*TEXT EXCERPT*
____
Déanaimis Tarraingt Dáibhís

Last Sunday – St.Patrick’s Day – was the day of our most recent “Let’s Draw Davis” sketchcrawl. It was a shortish sketchcrawl, three hours downtown, ending up with a get-together to look at each other’s sketches. This time I included a ‘scavenger hunt’, which was optional, but I gave it a go. It was Ireland-themed, nine things, specific (“an animal sculpture”) or vague (“snakes!”). The weather was lovely, warm and sunny, and lots of people were out. I drew a group of cyclists (a couple of whom I chatted with), focusing on the one of course wearing green.
Let's Draw Davis March 17, 2019

The animal sculpture was easy, as right there on First Street are two enormous animals, a giant dog made of records and a cat gateway thing, outside the Natsoulas Gallery. It’s not a specifically Irish thing, sculpting animals, but not all the list had to be. The dog is called “Roy” and is a tribute to the artist Roy De Forest, by John Natsoulas and others. Becuase I wanted to show some of the detail, the various coloured vinyl records that make it up, I sketched up close, covering the ‘something musical’ point. I used to have some coloured vinyl records, when I was a kid I would sometimes buy them because I liked the colour, not because the music was any good, and I’m guessing those who donated these probably felt the same. Speaking of not-good music, that awful violin player was downtown again, his screeching echoing down E street. I wasn’t drawing him, no way. Sketching the records was a little bit of a challenge as I don’t like drawing circles (it’s why I hate drawing bikes), but also the sun was beating down, so I added the colour once I got into some shade.
Let's Draw Davis March 17, 2019
Below is fellow Davis sketcher Alison, who has been sketching Davis much longer than me and who I knew from the very earliest sketchcrawls. She found a great display of Irish books in the window of Logos Books on 2nd Street, so I sketched her sketching those (the bookshop was my ‘something to do with literature or poetry’), and then I drew one of the books myself, a children’s Irish legend book about St. Brigid’s Cloak. I don’t know enough of the Irish legends myself, despite my Irish family I never learned any of that stuff as a kid (my mum just played Wolfe Tones, Brendan Shine and Daniel O’Donnell a lot), in fact it was my son who told me the story of the Red Hand of Ulster back when he was a preschooler (gory storytime!), though I did like reading about the Fomorians and the Tuatha De Danann, Balor and the Evil Eye, that stuff.  And I loved hearing the story of the Rock of Cashel and Devil’s Bit Mountain when I went there as a kid (Cashel is full of Scully gravestones actually, that always excited me). And I know about St. Patrick of course. There’s a whole wealth of story and mythology I need to read about.
____
*DATASET*
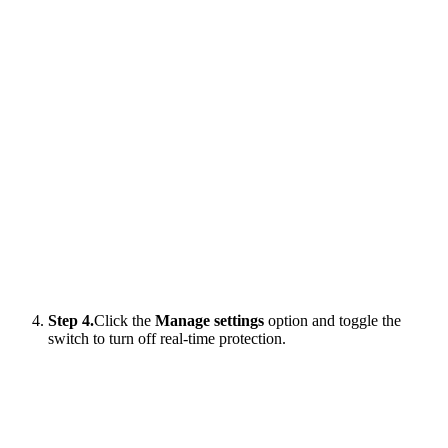
Step 4.
Click the
Manage settings
option and toggle the
switch to turn off real-time protection.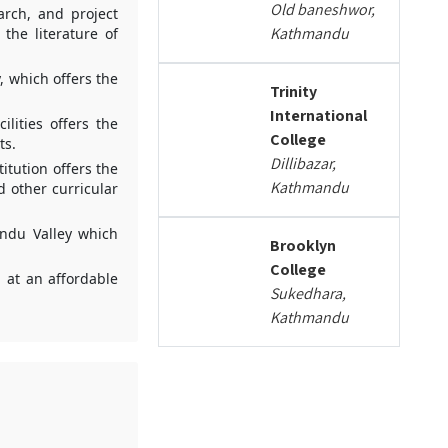
Old baneshwor,
arch, and project
Kathmandu
the literature of
, which offers the
Trinity
International
lities offers the
College
ts.
Dillibazar,
itution offers the
Kathmandu
d other curricular
andu Valley which
Brooklyn
College
 at an affordable
Sukedhara,
Kathmandu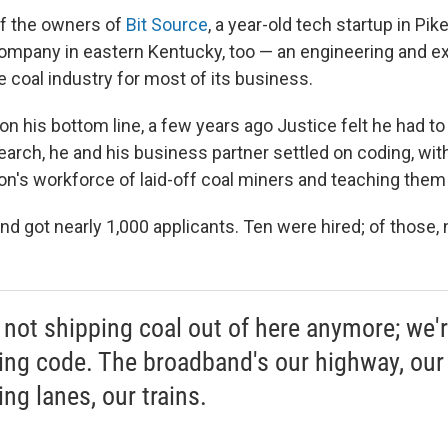
of the owners of
Bit Source
, a year-old tech startup in Pike
mpany in eastern Kentucky, too — an engineering and ex
he coal industry for most of its business.
on his bottom line, a few years ago Justice felt he had to
search, he and his business partner settled on coding, wit
on's workforce of laid-off coal miners and teaching them 
nd got nearly 1,000 applicants. Ten were hired; of those, 
 not shipping coal out of here anymore; we'
ing code. The broadband's our highway, our
ng lanes, our trains.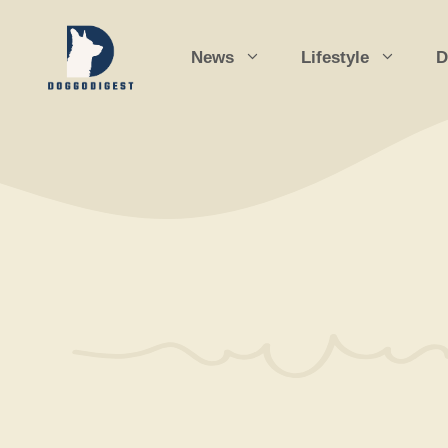
Skip
to
News
Lifestyle
D
content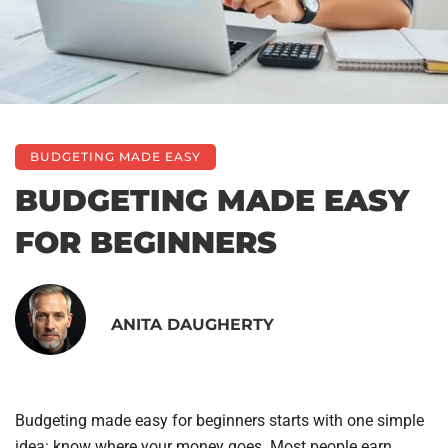
BUDGETING MADE EASY
BUDGETING MADE EASY
FOR BEGINNERS
ANITA DAUGHERTY
Budgeting made easy for beginners starts with one simple
idea: know where your money goes. Most people earn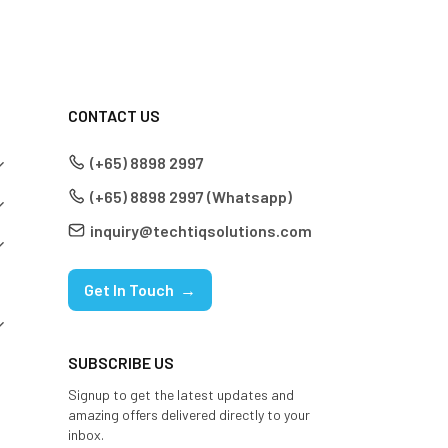
CONTACT US
(+65) 8898 2997
(+65) 8898 2997 (Whatsapp)
inquiry@techtiqsolutions.com
Get In Touch →
SUBSCRIBE US
Signup to get the latest updates and
amazing offers delivered directly to your
inbox.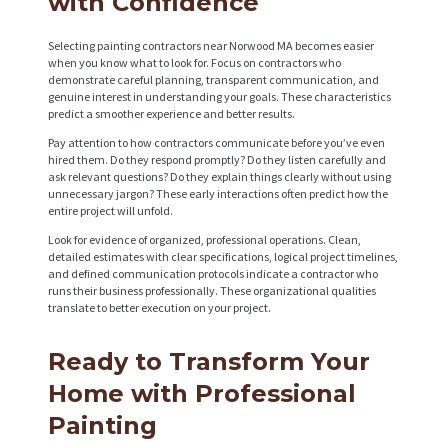
with Confidence
Selecting painting contractors near Norwood MA becomes easier
when you know what to look for. Focus on contractors who
demonstrate careful planning, transparent communication, and
genuine interest in understanding your goals. These characteristics
predict a smoother experience and better results.
Pay attention to how contractors communicate before you’ve even
hired them. Do they respond promptly? Do they listen carefully and
ask relevant questions? Do they explain things clearly without using
unnecessary jargon? These early interactions often predict how the
entire project will unfold.
Look for evidence of organized, professional operations. Clean,
detailed estimates with clear specifications, logical project timelines,
and defined communication protocols indicate a contractor who
runs their business professionally. These organizational qualities
translate to better execution on your project.
Ready to Transform Your
Home with Professional
Painting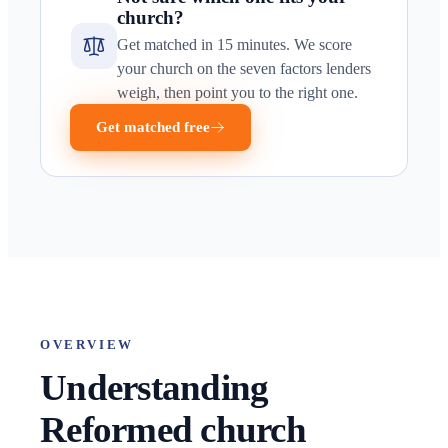
church?
Get matched in 15 minutes. We score
your church on the seven factors lenders
weigh, then point you to the right one.
Get matched free
OVERVIEW
Understanding
Reformed church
____
*PROBLEM TO WORK ON*
Answer these questions from the sketchcrawl post above:
1. How long did the sketchcrawl last downtown?
2. What is the giant dog sculpture on First Street made of, and what is it called?
3. What was the subject of the children's Irish legend book that the writer drew?

*OUTPUT FOR THIS EXERCISE*
1. Three hours.
2. It is made of records and is called "Roy."
3. St. Brigid's Cloak.